Does it actually speak the language?
Before any voice-quality score means anything, the model has to actually speak the language. We transcribe each model's spoken reply with Whisper and check it is intelligible and in the target language — three realtime models across five Southeast Asian languages. Pick a tab for that language's gate; Thai also carries a tone-shape probe, and cross-lingual voice-hold is pending an S2S run. n=1 per cell — directional.
Thai is the only tonal language in this set — five lexical tones (mid, low, falling, high, rising) carry word-distinguishing pitch contours, and it is the hardest language here.
Nativeness floor — %V
Vocalic proportion (voiced duration ÷ speech duration). Syllable-timed Thai sits high; English-timed delivery compresses vowels and drops. A bar below the floor reads as non-native rhythm.

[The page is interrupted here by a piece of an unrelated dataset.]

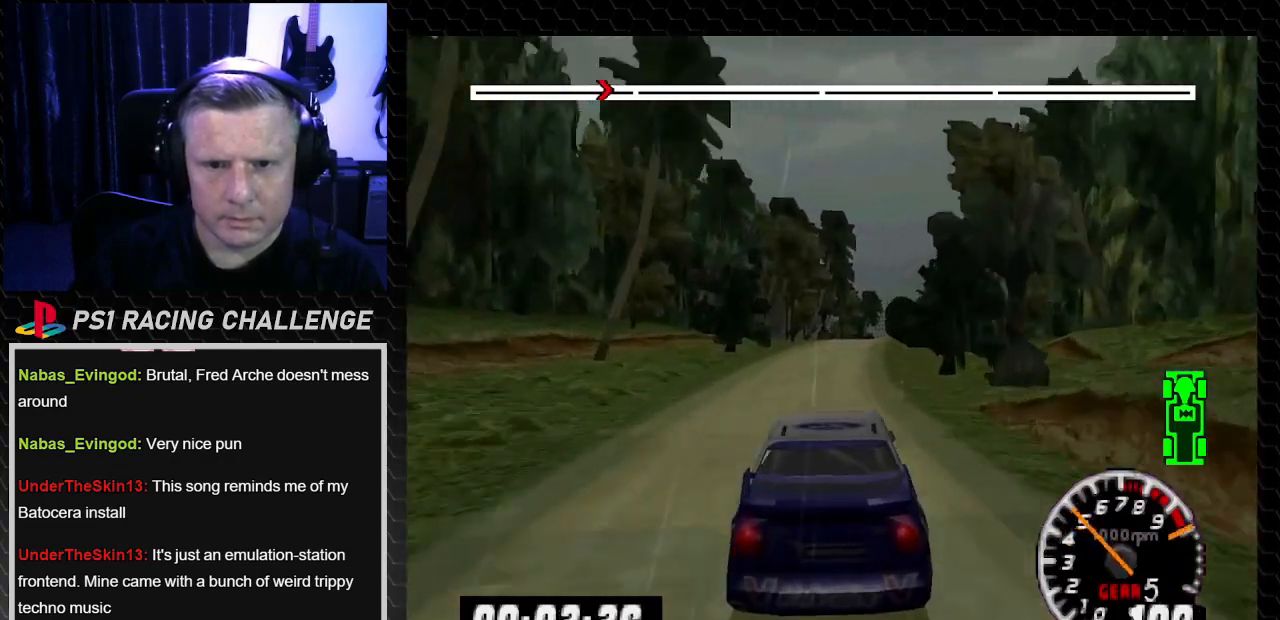
{"buttons": ["TRIANGLE"], "left_stick": "center", "right_stick": "up", "events": []}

Tone-shape fidelity — per tone
Per-tone match between each provider's F0 contour (semitones above its own median) and the canonical Thai five-tone template. Five lexical tones; higher = closer to the canonical pitch trajectory in both shape and register.
Anglicization index
How often Thai-marked phones (aspirated pʰ tʰ kʰ, palatal ɲ) are detected as their plain English-like equivalents instead. Lower = more Thai-marked phones preserved.
The tone tab's per-tone radar — the model's pitch contour scored against
the canonical Thai five-tone template, per syllable — ports from the TTS
tone_shape analyzer and is
pending an S2S run. Until then the tab shows a "coming soon"
state; we do not synthesize per-tone numbers here.